“I think,” I said slowly, “that I’d like to see the inside.”
Relief washed over his face. He grabbed my bag from the truck bed and led me up the porch steps, and I followed him through the front door into the life I’d chosen for myself.
3
KROSS
The cabin looked different with her in it.
I’d walked through this space a thousand times without really seeing it. Now, watching Sydney take it in, I noticed every flaw—the scuff marks on the hardwood, the way the kitchen cabinets didn’t quite line up, the general emptiness of a place where a man had lived alone for six years without bothering to make it feel like a home…
“It’s not much,” I said, setting her suitcase down by the door. “Living room’s here, obviously. Kitchen’s through there. Bathroom’s down the hall, bedroom’s at the end.”
She didn’t seem to be listening. She drifted toward the fireplace, her fingers trailing along the wooden mantel I’d carved during my first winter here. Back when I’d needed something to do with my hands to keep from going crazy.
“Did you make this?” she asked, tracing the pattern of interlocking leaves I’d spent weeks perfecting.
“Yeah. Needed a project.”
She turned to look at me, and her smile tightened something in my chest. “It’s beautiful.
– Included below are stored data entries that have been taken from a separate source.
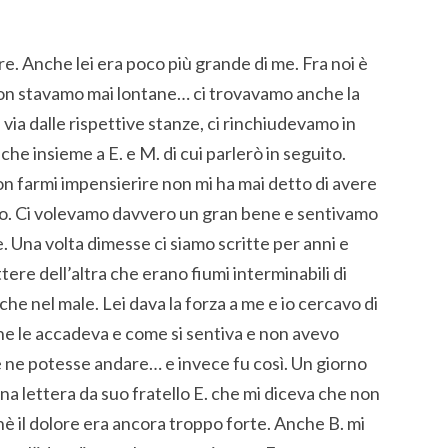
re. Anche lei era poco più grande di me. Fra noi è
 non stavamo mai lontane… ci trovavamo anche la
ia dalle rispettive stanze, ci rinchiudevamo in
he insieme a E. e M. di cui parlerò in seguito.
non farmi impensierire non mi ha mai detto di avere
evo. Ci volevamo davvero un gran bene e sentivamo
e. Una volta dimesse ci siamo scritte per anni e
re dell’altra che erano fiumi interminabili di
 che nel male. Lei dava la forza a me e io cercavo di
che le accadeva e come si sentiva e non avevo
ne potesse andare… e invece fu così. Un giorno
 una lettera da suo fratello E. che mi diceva che non
hè il dolore era ancora troppo forte. Anche B. mi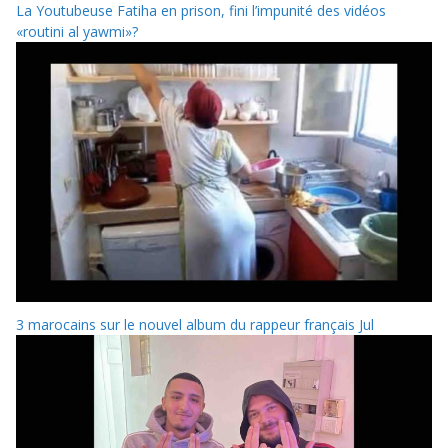
La Youtubeuse Fatiha en prison, fini l’impunité des vidéos
«routini al yawmi»?
3 marocains sur le nouvel album du rappeur français Jul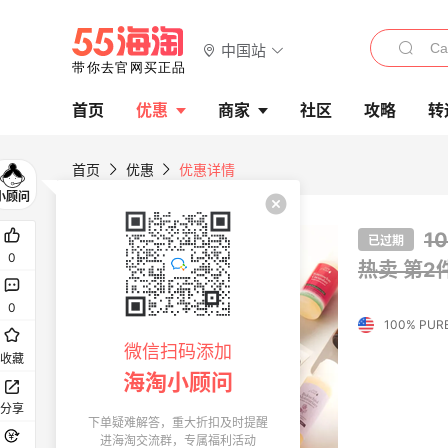
中国站
首页
优惠
商家
社区
攻略
转
首页
优惠
优惠详情
1
已过期
0
热卖
第2
0
100% PUR
微信扫码添加
收藏
海淘小顾问
分享
下单疑难解答，重大折扣及时提醒
进海淘交流群，专属福利活动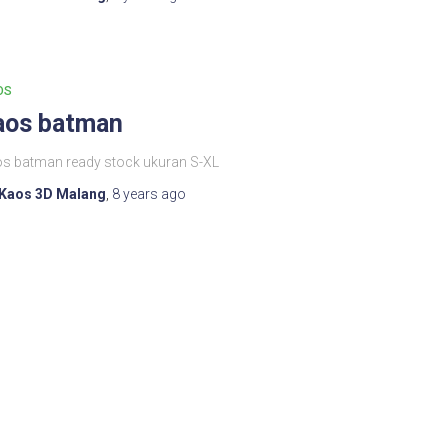
OS
aos batman
s batman ready stock ukuran S-XL
Kaos 3D Malang
,
8 years
ago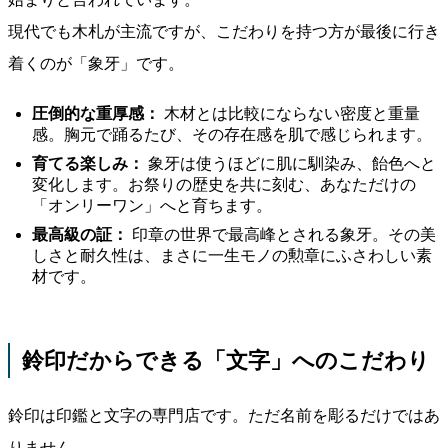
現代でも木札が主流ですが、こだわりを持つ方が最後に行き
着くのが「象牙」です。
圧倒的な重厚感：
木材とは比較にならない密度と重量
感。胸元で踊るたび、その存在感を肌で感じられます。
育てる楽しみ：
象牙は使うほどに肌に馴染み、飴色へと
変化します。お祭りの歴史を共に刻む、あなただけの
「オンリーワン」へと育ちます。
最高級の証：
印章の世界で最高峰とされる象牙。その美
しさと耐久性は、まさに一生モノの勲章にふさわしい素
材です。
鈴印だからできる「文字」へのこだわり
鈴印は印鑑と文字の専門店です。ただ名前を彫るだけではあ
りません。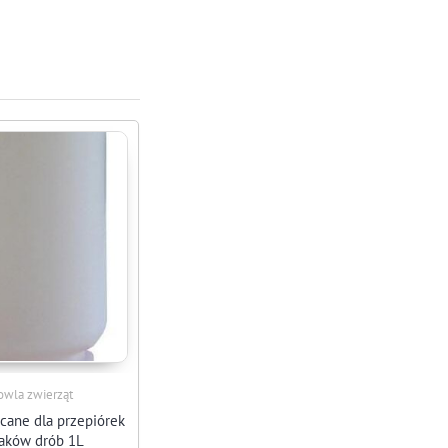
wla zwierząt
ęcane dla przepiórek
aków drób 1L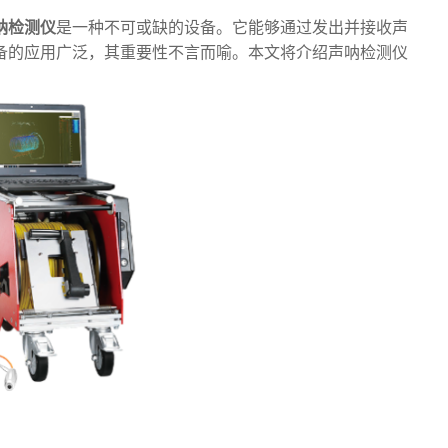
呐检测仪
是一种不可或缺的设备。它能够通过发出并接收声
备的应用广泛，其重要性不言而喻。本文将介绍声呐检测仪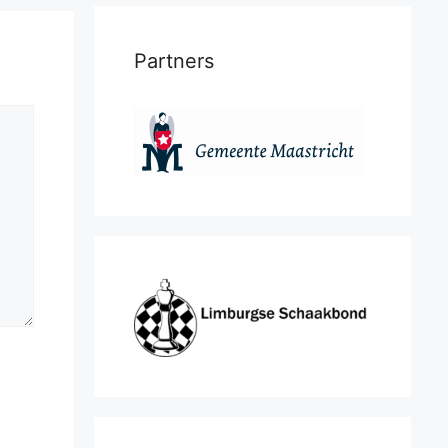
Partners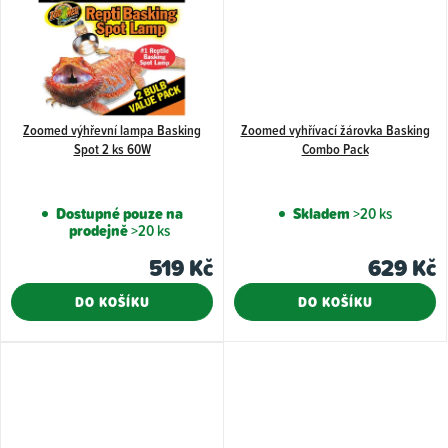
Zoomed výhřevní lampa Basking
Zoomed vyhřívací žárovka Basking
Spot 2 ks 60W
Combo Pack
Dostupné pouze na
Skladem
>20 ks
prodejně
>20 ks
519 Kč
629 Kč
DO KOŠÍKU
DO KOŠÍKU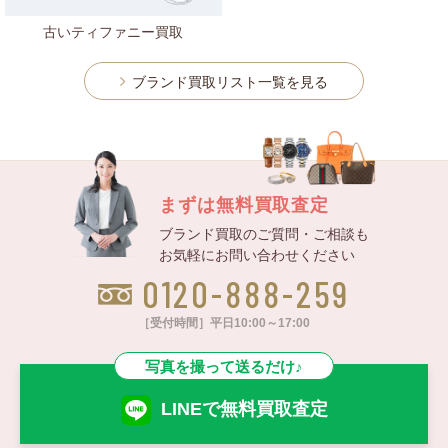
古いティファニー買取
ブランド買取リスト一覧を見る
まずは無料買取査定
ブランド買取のご質問・ご相談も
お気軽にお問い合わせください
0120-888-259
［受付時間］平日10:00～17:00
写真を撮って送るだけ♪
LINEで無料買取査定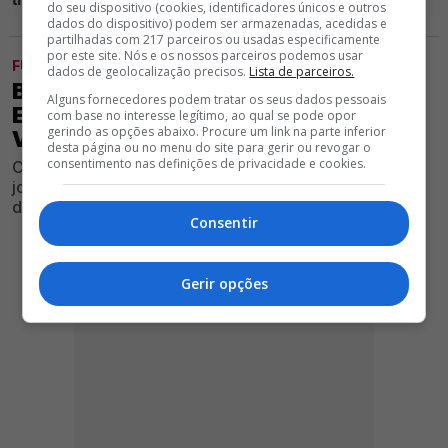
do seu dispositivo (cookies, identificadores únicos e outros
dados do dispositivo) podem ser armazenadas, acedidas e
partilhadas com 217 parceiros ou usadas especificamente
por este site. Nós e os nossos parceiros podemos usar
FUTEBOL
dados de geolocalização precisos.
Lista de parceiros.
BENFICA EMPATA (1-1) CONTRA
Alguns fornecedores podem tratar os seus dados pessoais
EQUIPA DA LIGA 3 E AINDA NÃO
com base no interesse legítimo, ao qual se pode opor
gerindo as opções abaixo. Procure um link na parte inferior
VENCEU
desta página ou no menu do site para gerir ou revogar o
consentimento nas definições de privacidade e cookies.
Clube encarnado somou mais um jogo sem triunfar em
jogo de preparação diante de adversário da terceira
divisão nacional, no Seixal
Consentir
Gerir opções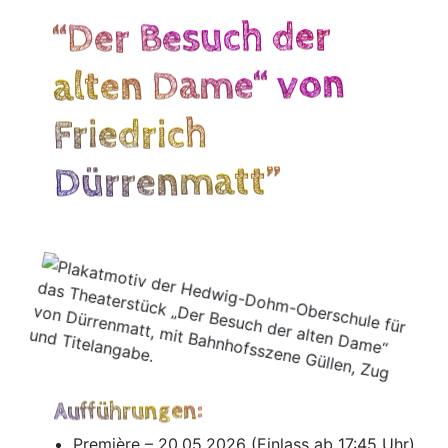
“Der Besuch der
alten Dame“ von
Friedrich
Dürrenmatt”
Aufführungen:
Pre­miè­re – 20.05.2026 (Ein­lass ab 17:45 Uhr)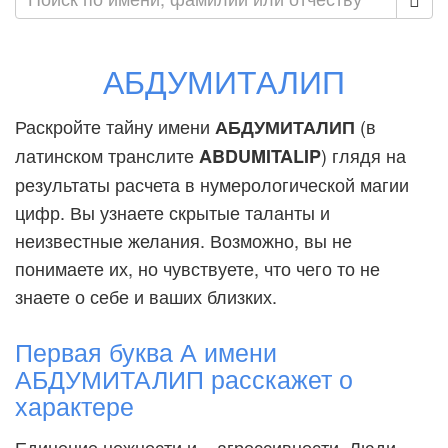
АБДУМИТАЛИП
Раскройте тайну имени
(в
АБДУМИТАЛИП
латинском транслите
) глядя на
ABDUMITALIP
результаты расчета в нумерологической магии
цифр. Вы узнаете скрытые таланты и
неизвестные желания. Возможно, вы не
понимаете их, но чувствуете, что чего то не
знаете о себе и ваших близких.
Первая буква А имени
АБДУМИТАЛИП расскажет о
характере
Единение нежности и... агрессивности. Люди,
The whole place is beautiful.”
“It’s sparse.”
“It’s peaceful.” She ran her hand along the mantel again, almost reverently. “There’s a difference.”
I didn’t know what to say to that, so I did what I always did when I felt off-balance. I offered food.
“You hungry? I was going to make dinner. Nothing fancy—just pasta and some garlic bread.”
“That sounds perfect.”
She followed me into the kitchen and settled into one of the chairs at my small wooden table. The chair looked different with her in it. Better. Like it had been waiting for her this whole time.
I pulled out the ingredients—ground beef, jarred marinara, a box of spaghetti, a loaf of bread I’d picked up yesterday—and got to work. Sydney watched me move around the space, her chin propped in her hand, asking questions.
“Where did you learn to cook?”
“My mom.” I dumped the beef into a hot skillet, breaking it apart with a wooden spoon. “She worked a lot when I was growing up. Double shifts, sometimes back-to-back. But when she was home, she’d teach me things. Said a man who couldn’t feed himself was only half a man.”
“She sounds smart.”
“She was.” The meat sizzled and popped, filling the kitchen with a familiar smell. “Toughest woman I ever knew. Raised me on her own. Never complained about it. Not once.”
“How long ago did she pass?”
“Seven years. Cancer.” I added the sauce, stirring it into the meat. “I moved here about a year after. Couldn’t stand being in the same town anymore. Too many memories.”
Sydney was quiet for a moment. Then, “Six years is a long time to live alone.”
“I guess it is.”
“Do you get lonely?”
The question caught me off guard. I watched the pasta water as it started to bubble. “I used to think I preferred it this way. Quiet. No one to answer to. Just me and the mountain.”
“Used to?”
I glanced over at her, wooden spoon in hand. She watched me with those warm, patient eyes—like she actually wanted the answer instead of just filling the silence.